Krank, keine Papiere: Die meisten ausreisepflichtigen Asylbewerber in Berlin werden geduldet
Rund 900 abgelehnte Asylbewerber wurden 2022 aus Berlin abgeschoben. Fast zehnmal so viele gingen freiwillig zurück. Rund 17.000 durften zunächst bleiben.
In Berlin befanden sich zum Zeitpunkt 31. Dezember 2022 insgesamt 18.399 ausreisepflichtige Ausländerinnen und Ausländer in der Zuständigkeit des Landesamts für Einwanderung (LEA). 16.965 von ihnen wurden – wegen fehlender Reisedokumente, aus medizinischen oder aus sonstigen Gründen – geduldet. Das teilte die Senatsverwaltung für Inneres, Digitalisierung und Sport auf eine Anfrage des rechtspolitischen Sprechers der AfD im Abgeordnetenhaus, Marc Vallendar, mit.
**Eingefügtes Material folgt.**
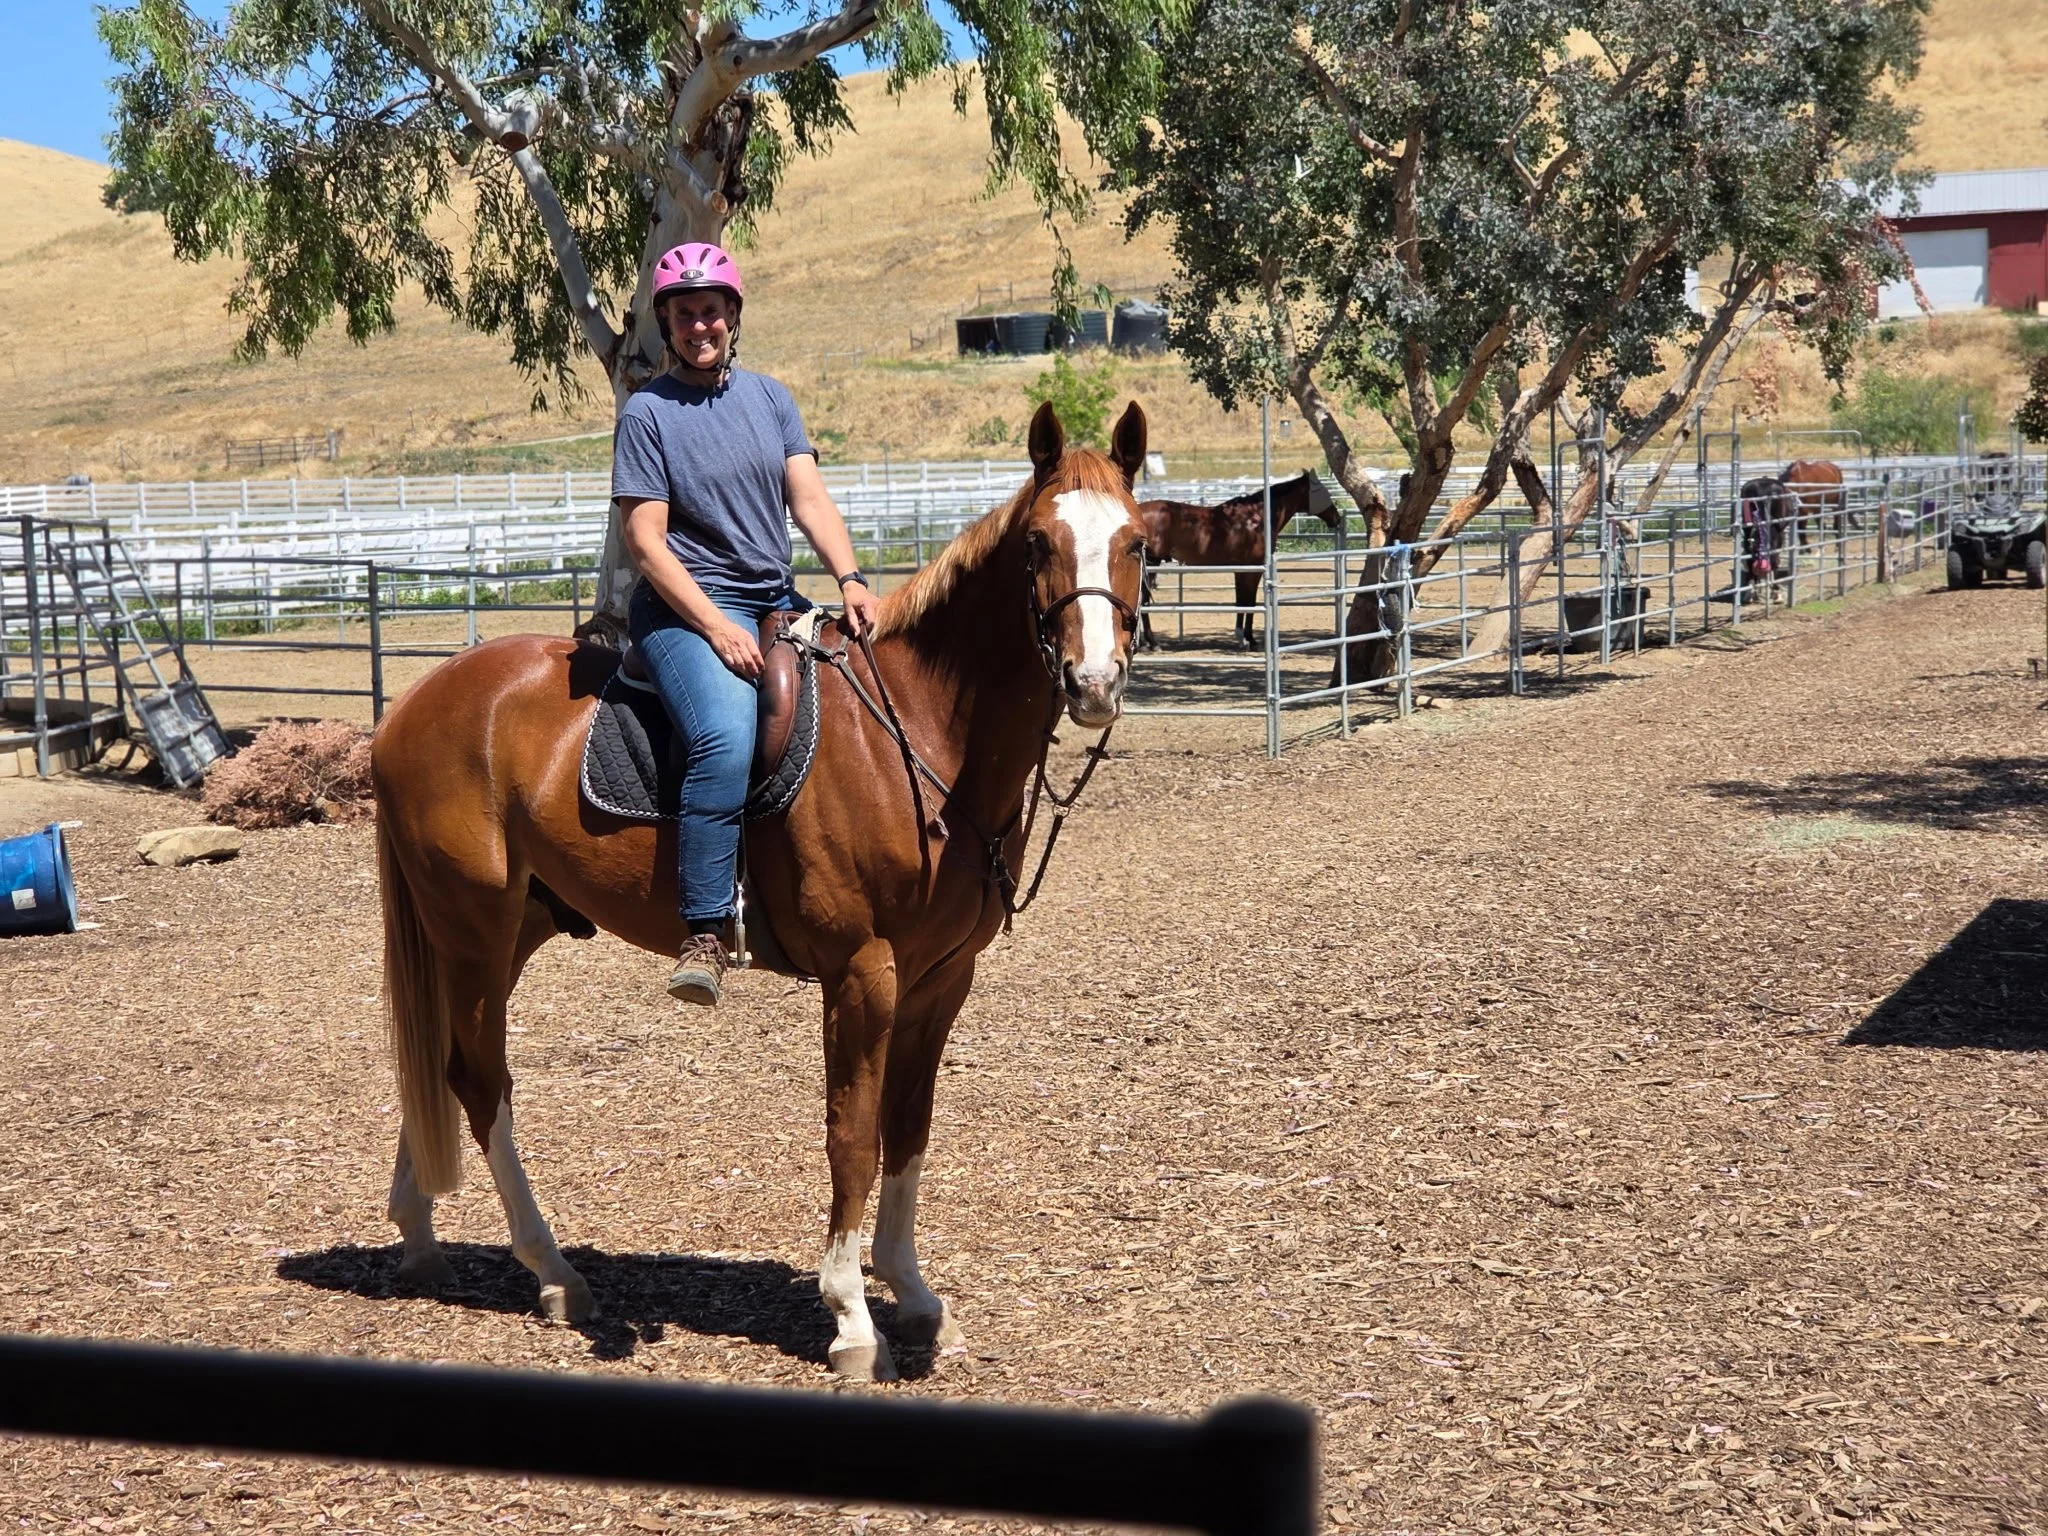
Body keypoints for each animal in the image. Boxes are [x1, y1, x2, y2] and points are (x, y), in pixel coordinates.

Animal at [369, 401, 1150, 1381]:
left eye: (1138, 541)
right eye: (1039, 543)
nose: (1095, 683)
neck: (916, 732)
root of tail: (413, 706)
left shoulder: (941, 980)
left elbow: (910, 1127)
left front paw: (915, 1297)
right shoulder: (863, 974)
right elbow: (853, 1135)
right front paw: (852, 1317)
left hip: (503, 932)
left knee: (438, 1060)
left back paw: (419, 1236)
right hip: (474, 925)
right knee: (479, 1081)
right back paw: (552, 1272)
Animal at [1136, 469, 1342, 648]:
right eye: (1321, 490)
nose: (1337, 518)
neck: (1256, 519)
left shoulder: (1243, 569)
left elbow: (1242, 600)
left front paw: (1242, 637)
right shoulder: (1251, 568)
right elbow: (1249, 601)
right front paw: (1248, 640)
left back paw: (1145, 643)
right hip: (1151, 563)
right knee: (1143, 600)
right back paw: (1153, 643)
Den Angaben des LEA zufolge sind im vergangenen Jahr 897 abgelehnte Asylbewerberinnen und Asylbewerber abgeschoben worden. In demselben Zeitraum sind 8910 abgelehnte Asylbewerber sowie andere Menschen mit nichtdeutschem Pass freiwillig in ihre Herkunftsländer beziehungsweise in Drittstaaten ausgereist.
Dabei erhielten 441 Menschen bei ihrer freiwilligen Rückkehr eine Förderung. In 340 Fällen erfolgte dies mit Mitteln aus einem Programm, das Bund und Länder gemeinsam finanzieren.
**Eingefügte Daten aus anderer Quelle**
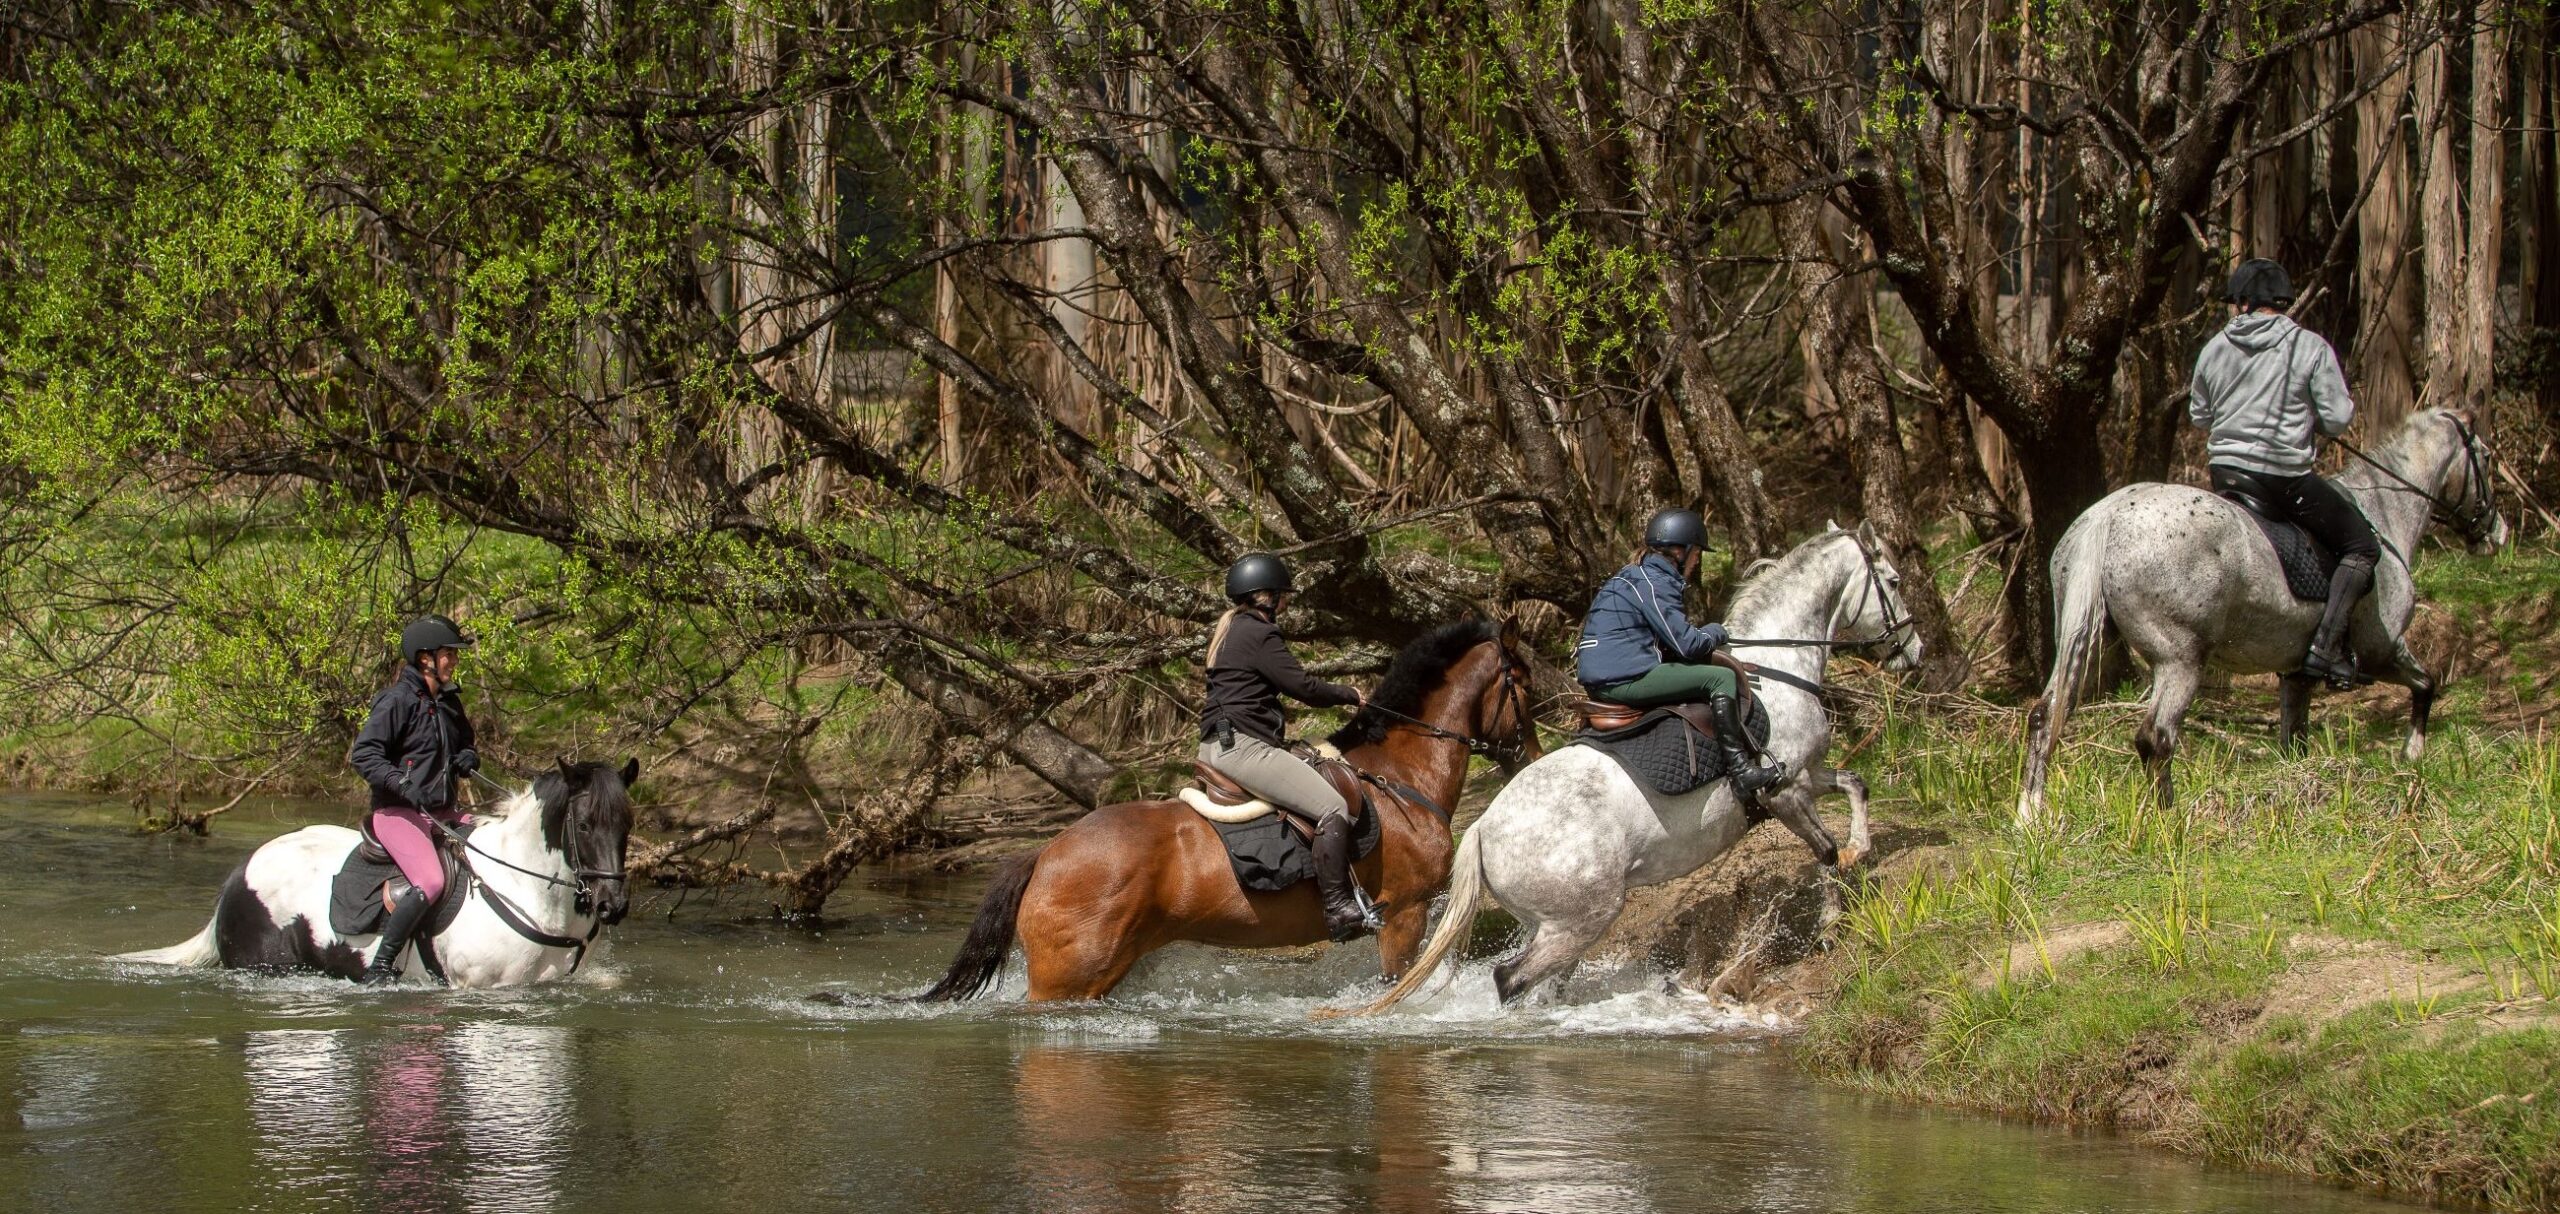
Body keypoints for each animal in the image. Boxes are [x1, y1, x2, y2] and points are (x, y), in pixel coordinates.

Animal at [926, 622, 1536, 998]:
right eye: (1524, 686)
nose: (1528, 756)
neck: (1400, 779)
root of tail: (1046, 853)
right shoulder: (1406, 914)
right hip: (1068, 978)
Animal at [1341, 522, 1925, 1003]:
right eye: (1895, 581)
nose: (1915, 654)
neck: (1775, 669)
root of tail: (1482, 828)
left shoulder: (1807, 772)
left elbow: (1855, 784)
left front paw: (1861, 849)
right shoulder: (1784, 790)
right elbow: (1823, 851)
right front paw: (1830, 920)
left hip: (1550, 922)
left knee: (1540, 981)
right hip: (1584, 917)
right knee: (1511, 980)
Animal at [2017, 409, 2498, 824]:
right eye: (2488, 459)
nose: (2496, 531)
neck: (2384, 517)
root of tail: (2109, 514)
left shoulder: (2296, 675)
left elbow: (2294, 740)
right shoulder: (2383, 650)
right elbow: (2426, 684)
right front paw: (2413, 755)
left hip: (2090, 642)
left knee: (2045, 715)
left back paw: (2030, 816)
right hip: (2180, 661)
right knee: (2156, 737)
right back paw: (2170, 821)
Die meisten ausreisepflichtigen Ausländer kamen aus der Republik Moldau (3424/18,61 Prozent), Irak (1771), Russische Förderation (1266), Libanonen (1002) und Afghanistan (882). In 1971 Fällen war das Herkunftsland ungeklärt. Zum 31. Dezember 2022 hatten 1377 Personen eine Duldung, weil ihre Identität ungeklärt war.
Wie sich die Abschiebungen verteilen
765 ausreisepflichtige Menschen wurden 2022 in ihre jeweiligen Herkunftsländer abgeschoben, 122 entsprechend der Dublin-Verordnung in andere EU-Staaten. Ein sogenannter Dublin-Fall liegt vor, wenn ein Asylsuchender hierzulande einen Asylantrag stellt, für den jedoch aufgrund der Dublin-III-Verordnung nicht Deutschland, sondern ein anderer EU-Staat zuständig ist.
162 Menschen wurden im vergangenen Jahr aus der Strafhaft abgeschoben. Statistisch ist nach Angaben der Innenverwaltung nicht erfasst, wie viele abgelehnte Asylbewerberinnen und Asylbewerber sich darunter befanden.
AfD-Politiker Vallendar sagte zu den Angaben der Senats-Innenverwaltung: „Lediglich 122 Antragsteller wurden gemäß der Dublin-Verordnung in andere EU-Staaten zurückgeführt, obwohl nahezu alle Asylsuchenden über die EU einreisen und daher ihren Antrag dort stellen müssten.“ Ebenso „krass“ sei das Missverhältnis beim Rechtsstatus „vollziehbar ausreisepflichtig“. Dieser werde vollkommen entwertet, wenn 92 Prozent der betroffenen Personen dann doch über eine Duldung in Berlin bleiben dürften.
In Berlin haben 2022 fast doppelt so viele Menschen Asyl beantragt wie noch im Jahr zuvor. Das Landesamt für Flüchtlingsangelegenheiten (LAF) zählte 14.704 Asylanträge. Insgesamt leben mehr als 90.000 Flüchtlinge in Berlin.
Aufgrund der hohen Zahlen geflüchteter Menschen hat Berlin mit enormen Herausforderungen bei der Unterbringung sowie bei der Verteilung von Schulplätzen zu kämpfen. Zahlreiche Kinder stehen noch immer auf Wartelisten für einen Schulplatz.